En el CEIP Miguel Bordonau de Burjassot (Valencia), y gracias al programa MUS-E, se ha favorecido el encuentro y la relación entre el alumnado de 6º de Primaria, propiciando vínculos que trascienden el propio centro educativo.
Las artes escénicas y en particular el teatro, con María Colomer y Susu Benítez, especializadas en estas disciplinas, se han convertido en la herramienta que ha acompañado al alumnado en su proceso de adaptación a una nueva etapa vital.
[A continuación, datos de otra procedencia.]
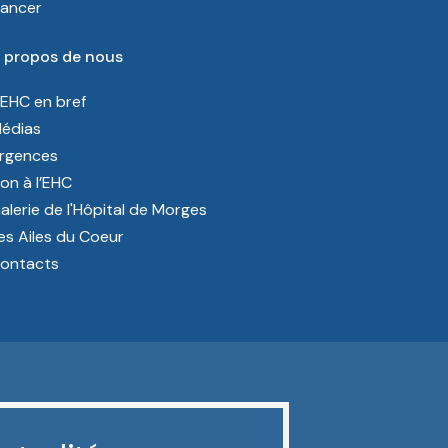
ancer
 propos de nous
’EHC en bref
édias
rgences
on à l’EHC
alerie de l'Hôpital de Morges
es Ailes du Coeur
ontacts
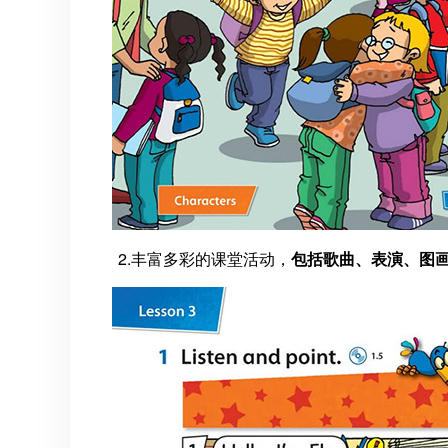
2.丰富多彩的课堂活动，
包括歌曲、表演、图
Los niños y niñas afrontan un momento de transición especialmente significativo: el paso de la Educación Primaria a la Educación Secundaria, con los cambios que ello implica en el centro educativo, el profesorado, las asignaturas y el grupo de compañeros y compañeras.
A través del juego dramático, la expresión emocional y la improvisación, el alumnado ha podido compartir libremente sus inquietudes, expectativas y dudas ante un futuro ya muy cercano. El abanico de emociones que emergió fue amplio y diverso: curiosidad, sorpresa, vergüenza, miedo, incertidumbre, inquietud, preocupación, entusiasmo, asco, indiferencia, nostalgia, alegría, inseguridad e ilusión.
Esta experiencia, concebida desde el juego y la participación, reunió a más de un centenar de niños y niñas de cuatro centros educativos de la localidad: el CEIP San Juan de Ribera, el CEIP El Pouet, el CEIP Miquel Bordonau y el CEIP Fernando de los Ríos. Las sesiones permitieron poner en valor la convivencia, el respeto y la escucha activa, generando un espacio donde cada alumno y alumna pudo sentirse escuchado, reconocido y sostenido por el grupo.
Jugar, crear y compartir se convirtieron en el punto de partida para emprender juntos un nuevo camino. El encuentro ofreció la oportunidad de comenzar a construir futuras relaciones de amistad y compañerismo antes de iniciar la nueva etapa educativa, favoreciendo una transición más cercana, segura y humana. Sirvió para que pudieran emprender su viaje con sus maletas cargadas de positividad.
Desde la Fundación Yehudi Menuhin situamos el foco en la importancia de reconocer y expresar las emociones, así como de participar activamente en la vida colectiva. Cada experiencia compartida confirma que el arte constituye una poderosa herramienta para favorecer el desarrollo personal, fortalecer la convivencia y avanzar hacia una sociedad más justa, inclusiva y guiada por los valores.
El programa es posible gracias a la colaboración de la Conselleria d’Educació, Cultura, Universitat i Ocupació de la Generalitat Valenciana, la Vicepresidència Primera i Conselleria de Servicis Socials, Igualtat i Vivienda de la Generalitat Valenciana y a la participación del Ministerio de Derechos Sociales, Consumo y Agenda 2030 en el marco del programa EnRedArte por la Infancia y la Adolescencia.